If you're addicted to anything, you know how I felt at that moment. The swirly, helpless, overwhelmed, grasping, quitting feeling you get just before you reach for whatever's familiar and apparently helped you find your balance at some point in the past, whether it works now or not. Yeah. You know what I'm talking about.

A thought was forming that started with the words, "Oh, I'll just..." I'll just...what? Get the car all day and deal with the cost later? Eat something sugary and get a buzz going? Skip swimming today to deal with the effed up work situation?

Then something different happened. I realized that this was the worst possible time to make a decision. Any decision. I didn't need to do *anything*, at this moment, but deal with this feeling. Then I could make decisions for the rest of the day, or even for the next five minutes.
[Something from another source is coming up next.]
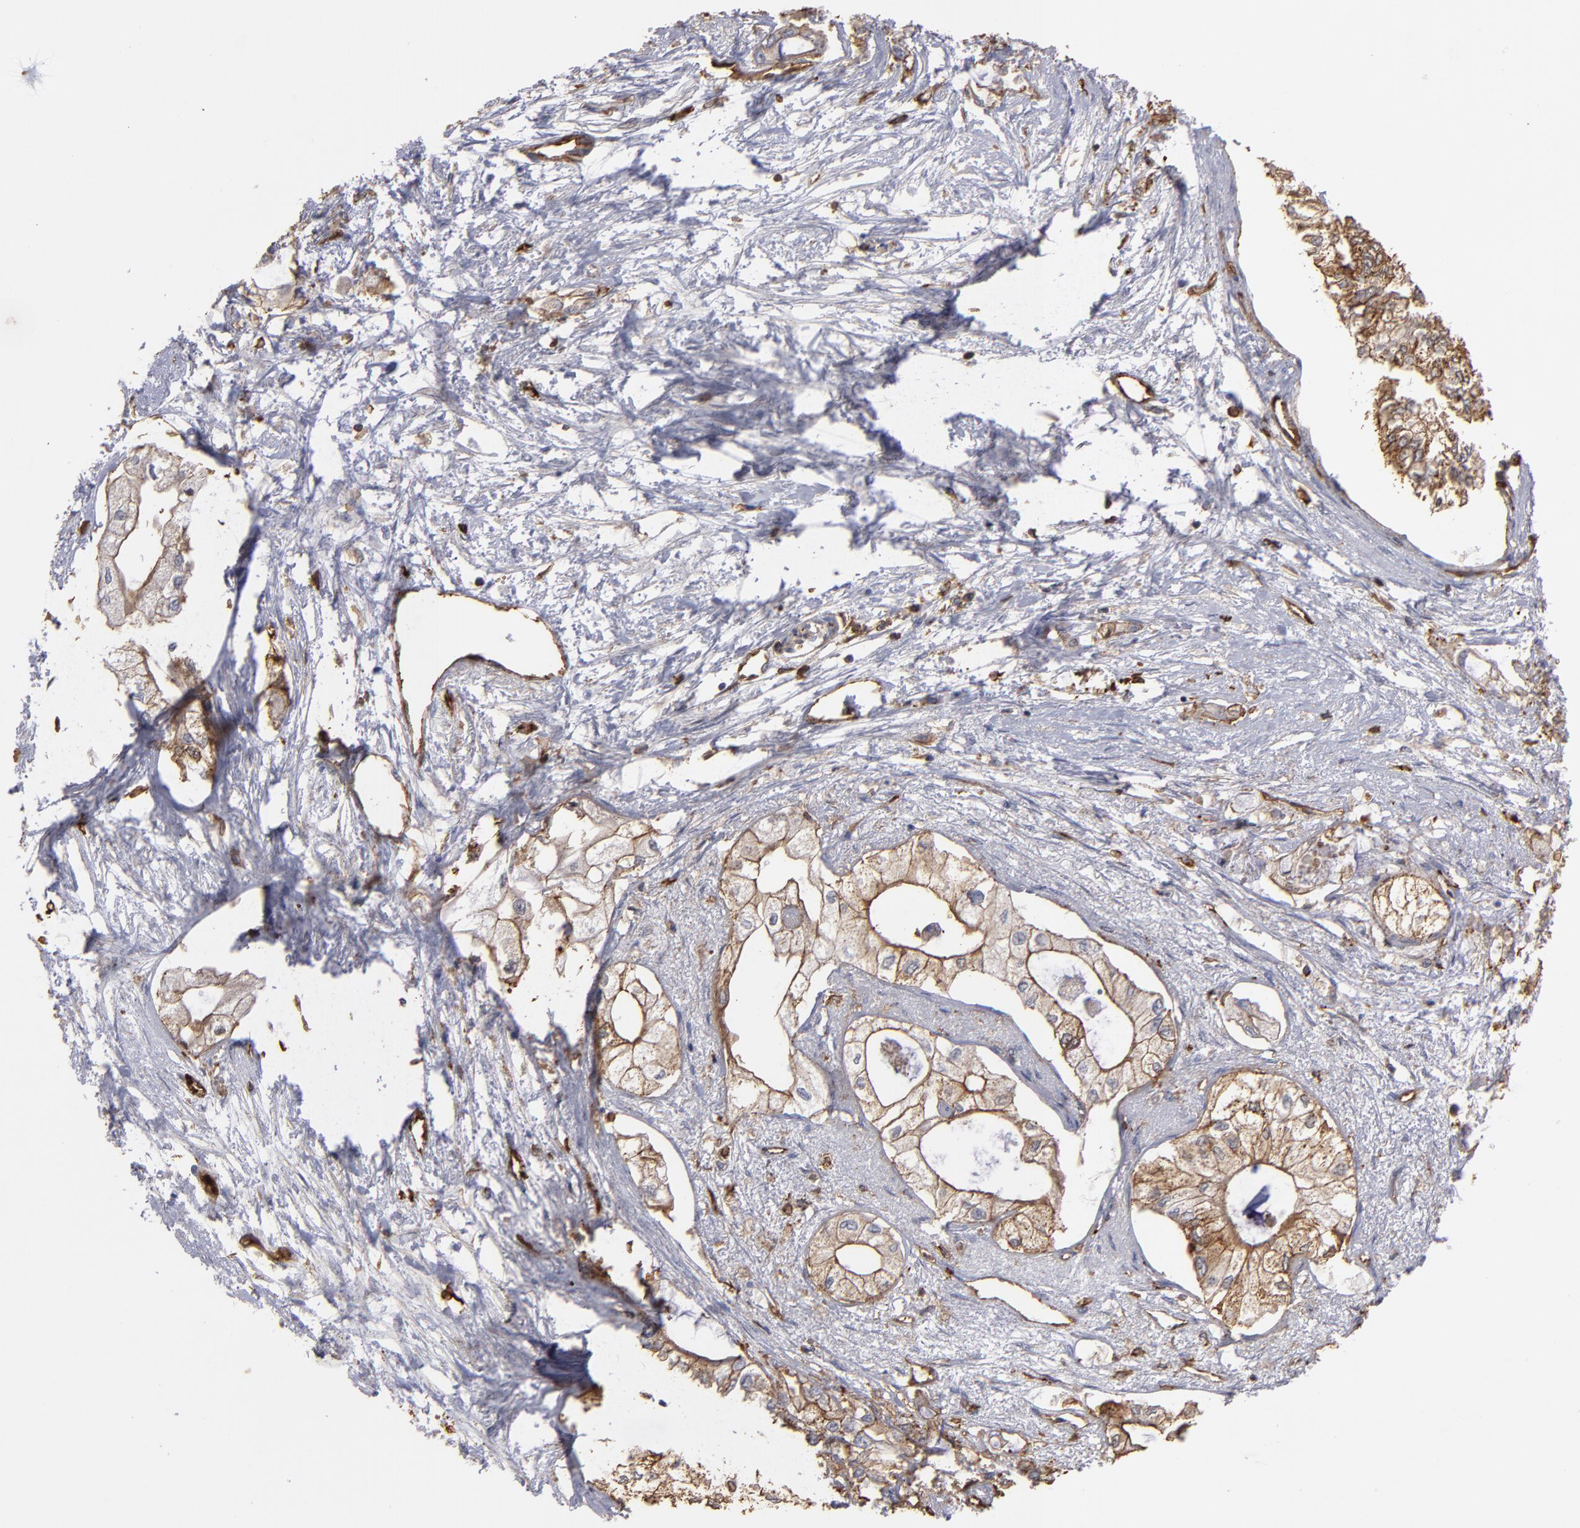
{"staining": {"intensity": "weak", "quantity": ">75%", "location": "cytoplasmic/membranous"}, "tissue": "pancreatic cancer", "cell_type": "Tumor cells", "image_type": "cancer", "snomed": [{"axis": "morphology", "description": "Adenocarcinoma, NOS"}, {"axis": "topography", "description": "Pancreas"}], "caption": "This is a photomicrograph of IHC staining of pancreatic cancer, which shows weak expression in the cytoplasmic/membranous of tumor cells.", "gene": "ACTN4", "patient": {"sex": "male", "age": 79}}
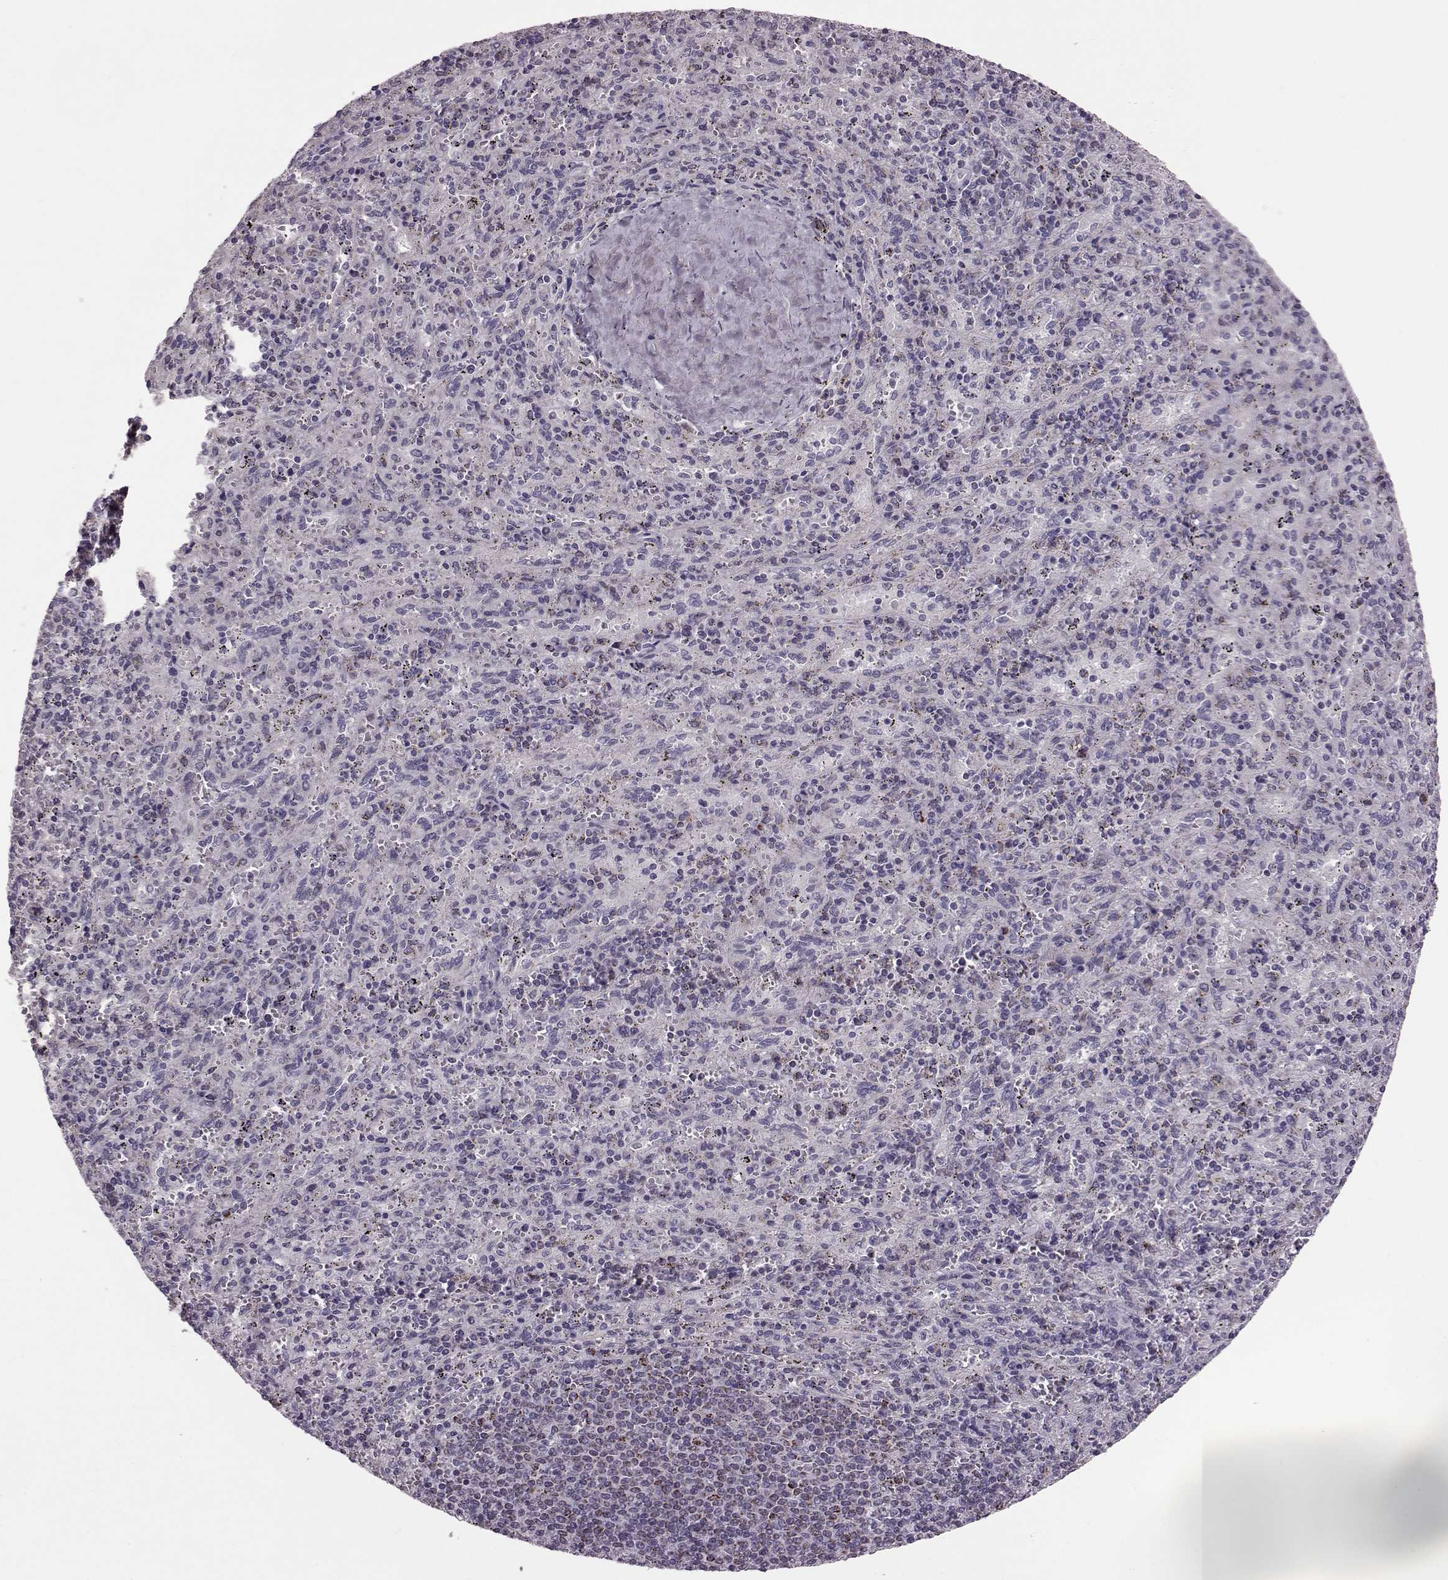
{"staining": {"intensity": "negative", "quantity": "none", "location": "none"}, "tissue": "spleen", "cell_type": "Cells in red pulp", "image_type": "normal", "snomed": [{"axis": "morphology", "description": "Normal tissue, NOS"}, {"axis": "topography", "description": "Spleen"}], "caption": "High power microscopy photomicrograph of an immunohistochemistry photomicrograph of benign spleen, revealing no significant expression in cells in red pulp.", "gene": "RIMS2", "patient": {"sex": "male", "age": 57}}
So I sat up in the arm chair, closed my eyes, said a quick prayer and breathed. I realized that I was hungry and thirsty and needed to take care of myself before I took care of anything else. I pushed the table on which I had put my computer over to another chair (closer to the yoga girls, which took a little courage), and plugged in (using a bit *more* courage to ask the cooler-than-cool guy on the couch to thread the cord behind his legs. I walked to the counter and bought a tofu-scramble whole-wheat breakfast burrito and a banana. Then I went back to my little table and let the yoga girls watch me eat. That's right, yoga girls -- fat chicks eat.

Within ten minutes, I was able to think clearly. Checked email, texted my boss with a great idea I'd forgotten during our meeting, checked into the car share, called Mom back. It will only cost five dollars to extend my car share an hour and go over to her place after my workout this afternoon.

Writing this blog was the next priority -- sharing epiphanies is important, too. Done and done. Time to go swimming, and tonight I'll be at my desk working -- but maybe not so late.